# Passed first year ibew



## JayD (Apr 21, 2018)

Congrats to you man. It is a great accomplishment.

I just started last month, working with an industrial and controls contractor a couple months into a new project. My experience mainly has been building rebar cages and assembling duct banks in mud filled trenches, bending stayform and pouring concrete.


----------



## Switchgear277 (Mar 18, 2017)

JayD said:


> Congrats to you man. It is a great accomplishment.
> 
> I just started last month, working with an industrial and controls contractor a couple months into a new project. My experience mainly has been building rebar cages and assembling duct banks in mud filled trenches, bending stayform and pouring concrete.


I’ve been doing a lot of conduit installations in a food production factory , and storage 

Love the feeling of being part of the ibew and geting great education along with it .


----------



## merlin199 (Dec 11, 2017)
☆ ☆ ☆
Task directions:
Can you resume the thread on passing the first year of an IBEW apprenticeship, picking up right after its last line? The data placed after this point is separate from the IBEW apprenticeship thread.

Supplied material:
☆ ☆ ☆
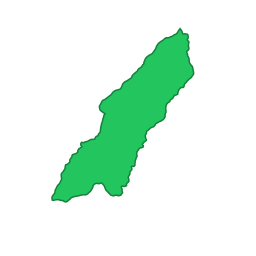 Khipisa, Daga, Bhutan (Equal Earth projection), rotated 233°
{"feature_id": "84629894B72063035508805", "entity_name": "Khipisa", "entity_type": "district", "adm_level": 2, "iso_a3": "BTN", "parent_name": "Bhutan", "parent_adm1": "Daga", "projection": "equal_earth", "projection_center": [89.941, 27.038], "detail": "fine", "context": "isolated", "style": "filled", "palette": "green", "viewbox_px": 256, "rotation_deg": 233, "n_neighbors": 0, "source": "geoboundaries", "source_scale": "gbopen_adm2", "svg_char_len": 5875}
<svg xmlns="http://www.w3.org/2000/svg" viewBox="0 0 256 256"><g transform="rotate(233 128 128)"><path d="M165.2,124.8L165.1,123.5L164.4,122.2L163.6,120.7L163.1,119.4L162.4,118.0L161.3,117.4L159.8,116.7L158.5,116.5L157.5,116.9L155.1,117.5L153.7,118.1L153.2,118.2L152.5,116.2L151.3,115.0L150.5,113.6L149.4,112.4L148.2,110.9L147.6,109.8L146.9,109.0L146.5,108.5L145.7,107.6L145.1,106.8L144.3,106.1L143.4,105.1L142.0,103.9L141.2,102.5L141.0,100.9L139.9,99.3L140.4,97.6L140.1,96.1L139.3,95.2L139.3,94.2L140.5,92.6L141.3,91.1L141.5,89.0L141.7,87.6L142.8,85.2L142.9,83.8L144.5,82.3L144.1,81.1L142.9,80.1L140.8,79.9L140.8,77.6L141.0,76.2L140.3,74.6L139.0,73.2L138.8,71.3L139.2,70.1L140.1,67.8L139.7,66.7L138.8,65.9L138.4,64.8L137.8,62.7L136.2,61.2L135.7,60.4L135.5,57.8L136.1,56.0L134.5,54.1L133.6,53.6L132.9,51.8L132.2,50.0L131.7,47.6L130.9,46.5L129.7,45.8L128.8,45.1L127.6,44.7L126.9,43.8L125.1,40.5L124.7,39.2L124.5,37.3L123.9,36.0L122.7,33.7L122.1,32.2L121.2,31.6L120.4,30.8L119.6,28.6L119.3,27.3L118.9,26.3L118.0,25.2L116.0,24.1L115.2,24.7L114.3,26.8L112.7,29.3L111.8,30.0L111.1,30.3L110.2,31.3L109.2,32.3L107.5,32.9L106.2,34.1L105.9,35.6L106.1,38.0L106.1,39.3L106.5,40.7L105.6,43.6L104.6,45.7L103.4,48.1L102.7,49.9L101.8,51.8L100.7,53.2L99.9,54.4L99.7,56.3L100.0,58.7L100.1,60.1L100.8,62.0L101.8,64.3L103.0,65.4L103.3,67.2L103.2,68.3L103.1,68.7L103.0,69.1L102.6,69.7L102.0,70.2L101.1,71.1L100.9,71.5L100.5,72.9L100.2,73.4L100.0,73.7L99.7,73.9L98.8,74.0L98.1,74.1L96.7,74.2L96.3,74.2L95.8,74.1L94.7,73.8L94.1,73.6L93.4,73.4L92.7,73.3L92.3,73.1L91.6,73.0L91.0,73.0L90.6,73.2L90.2,73.2L89.4,73.4L88.3,73.3L88.0,73.3L87.6,73.6L87.2,73.6L86.3,73.7L85.9,73.7L85.6,73.7L85.2,73.8L84.8,73.9L83.8,74.6L82.8,75.2L82.5,75.6L82.3,76.1L82.2,76.7L82.1,77.0L81.9,77.5L81.6,77.8L81.2,78.6L81.0,78.9L80.7,79.0L80.2,79.1L79.8,79.4L79.5,79.8L79.3,80.1L79.0,81.1L78.8,81.6L78.7,82.0L79.0,82.7L79.2,83.3L79.4,84.4L79.7,84.8L80.2,85.0L80.7,85.1L81.1,85.2L81.8,85.7L82.4,86.3L83.6,86.8L84.2,86.8L84.6,87.0L84.9,87.2L85.2,87.6L85.1,88.2L85.0,88.7L84.7,88.9L84.0,89.3L83.5,89.8L83.4,90.1L83.1,90.8L83.0,91.2L82.9,91.8L82.9,92.2L83.1,92.5L83.6,92.6L84.0,92.8L84.3,93.3L84.5,94.1L84.6,94.6L84.6,95.0L84.6,95.8L84.7,96.3L85.1,96.9L85.8,97.3L87.0,98.0L87.4,98.1L87.9,98.2L88.3,98.3L88.6,98.6L89.0,99.3L89.6,100.7L90.1,101.7L90.5,102.2L91.1,102.5L91.6,103.1L91.9,103.5L92.0,104.0L92.3,105.4L92.4,105.8L92.6,106.1L92.9,106.4L93.2,106.6L93.6,106.8L93.9,106.9L94.6,107.0L95.0,107.4L95.1,107.8L95.0,108.3L94.7,108.5L94.0,109.2L93.7,109.9L93.8,110.3L93.9,110.7L94.1,111.1L94.4,111.3L94.9,111.7L95.5,112.2L96.4,113.1L97.2,113.7L97.4,114.0L97.9,114.8L98.5,115.7L99.0,116.3L99.2,116.7L99.6,117.5L99.9,118.1L100.1,118.4L100.8,118.6L101.2,118.8L102.0,119.4L102.4,119.7L103.1,120.2L103.3,120.5L103.6,120.9L103.7,121.4L103.8,121.7L104.0,122.2L104.2,123.0L104.7,124.5L104.8,125.0L104.8,125.4L104.7,125.8L104.5,126.2L103.8,127.7L103.7,128.1L103.7,128.5L104.0,129.1L104.3,129.4L104.7,129.6L105.6,129.5L106.3,129.7L106.6,130.2L106.9,131.6L107.0,132.6L107.0,133.2L107.0,133.8L107.0,134.7L107.1,135.1L107.4,135.6L107.8,135.7L108.1,135.8L108.9,135.8L109.3,135.9L109.7,136.1L110.3,136.6L111.5,137.1L111.7,137.4L111.9,137.7L112.1,138.1L112.2,138.5L112.5,139.2L112.8,139.6L113.1,139.9L113.9,140.6L114.1,141.0L114.2,141.5L114.1,142.3L114.1,143.0L114.1,143.4L114.4,145.2L114.4,146.1L114.4,146.6L114.3,147.2L114.1,147.8L113.9,148.4L113.7,148.8L113.7,149.2L113.7,149.7L113.8,150.4L113.9,151.0L114.6,152.5L114.7,152.9L114.7,153.3L114.5,154.3L114.4,154.9L114.3,156.3L114.2,156.9L113.8,158.3L113.7,158.7L113.6,159.5L113.6,160.1L113.6,160.8L113.6,161.4L113.8,162.4L113.9,162.8L114.3,163.7L114.6,164.2L115.0,164.6L115.4,165.0L116.1,165.4L116.5,165.8L116.8,166.0L117.2,166.8L117.6,167.6L117.8,167.9L119.7,169.2L120.8,169.8L121.8,170.6L122.8,171.8L123.1,172.2L123.5,172.7L123.8,173.5L124.0,174.3L124.1,175.0L124.0,176.5L124.0,177.0L124.2,177.6L124.6,178.0L124.9,179.2L124.8,180.7L125.0,182.2L125.2,182.5L126.0,184.3L125.8,185.6L125.2,186.9L125.2,187.6L125.2,188.2L126.1,188.9L127.0,190.2L127.7,191.2L128.1,192.4L128.4,193.7L128.2,194.9L127.1,196.7L127.5,197.8L128.5,198.7L129.3,200.3L129.4,202.2L129.9,203.4L130.1,205.3L130.3,206.7L130.2,208.8L130.9,210.7L131.3,212.2L132.0,213.3L133.4,214.1L134.6,214.6L136.2,215.4L138.1,216.4L139.5,216.3L140.9,216.2L142.1,216.3L143.3,216.4L144.5,217.0L145.4,217.7L147.2,218.7L148.0,218.9L148.9,218.9L149.9,219.1L150.5,219.6L151.5,220.0L152.6,220.2L153.4,220.7L153.8,221.2L154.0,223.4L154.5,224.2L155.2,224.7L155.9,225.0L156.6,225.4L157.3,225.7L158.5,226.7L159.0,227.2L159.4,227.8L160.0,228.4L160.4,228.6L161.4,228.4L162.4,228.4L162.8,228.5L163.2,229.0L163.4,229.7L164.0,230.5L164.8,231.1L166.5,231.9L167.0,231.9L167.3,231.7L167.8,231.2L168.8,230.4L169.2,229.7L169.5,229.0L169.9,228.6L170.5,228.5L171.2,228.7L171.9,229.0L172.8,229.2L173.5,229.4L175.2,229.4L176.0,229.4L175.4,227.2L174.9,226.1L174.1,223.8L174.1,222.6L174.4,221.8L174.6,221.0L174.6,220.2L174.6,219.2L174.7,218.4L174.9,217.6L175.2,216.8L175.5,215.4L175.7,214.8L175.9,214.3L176.8,213.2L177.1,212.7L177.3,212.0L177.2,210.6L177.1,209.6L177.1,208.6L177.3,206.4L177.3,204.6L177.3,203.4L177.1,202.6L176.6,201.6L176.4,200.6L174.6,197.6L174.1,196.2L172.9,192.4L172.9,191.6L173.0,190.7L173.2,189.3L173.4,187.9L173.4,186.1L173.3,185.3L173.1,184.3L172.7,183.2L172.4,182.7L171.9,182.1L171.0,180.4L170.6,179.9L169.9,179.5L169.7,179.2L169.6,178.5L169.6,177.7L169.4,177.2L168.9,176.3L168.7,175.4L168.7,174.3L168.8,173.3L168.8,172.4L168.7,171.6L168.2,170.3L167.9,169.8L167.8,169.4L167.8,168.9L167.8,167.3L167.7,166.1L167.6,164.7L167.2,162.7L166.5,162.0L166.0,160.7L166.1,159.3L166.2,157.7L166.3,155.8L166.8,153.1L166.6,151.8L166.3,150.2L165.1,148.4L163.9,146.0L163.7,145.4L164.0,144.6L164.5,143.1L165.4,141.0L165.7,139.1L165.7,137.9L165.4,136.7L164.8,134.7L164.7,128.8L164.7,126.7L165.2,124.8Z" fill="#22c55e" stroke="#15803d" stroke-width="1.5"/></g></svg>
☆ ☆ ☆
Final result:
congrats


----------



## MechanicalDVR (Dec 29, 2007)

Congrats bro!

Keep up the good work.


----------



## John Valdes (May 17, 2007)

Congratulations! Its always great to hear about the younger/newer guys coming up behind us.
We need many more young guys and girls! Good luck and make us proud!


----------



## Switchgear277 (Mar 18, 2017)

Thank you brothers this is a dream come true .

Hard wrk pays off the first year was so hard , mon , wed school till 9:00
Wouldn’t get home till 10 .

Studying , after wrk , test quizzes ,
Community service , I was over welmed and exhausted at times 

But I pushed through and passed first year .
The math was difficult for me and studying after wrk was hard .

But I learned a lot and love being apart of the brotherhood , going to meetings , etc 

Cnt wait till next year


----------



## AlmostPro (May 29, 2017)

Congratulations on passing, it's a great feeling.

Sent from my Z981 using Tapatalk


----------



## joebanana (Dec 21, 2010)

Switchgear277 said:


> Thank you brothers this is a dream come true .
> 
> Hard wrk pays off the first year was so hard , mon , wed school till 9:00
> Wouldn’t get home till 10 .
> ...


And 10 years from now, you'll be telling your apprentice how easy it was. The hard part will be remembering that you were where he/she is now.


----------



## Switchgear277 (Mar 18, 2017)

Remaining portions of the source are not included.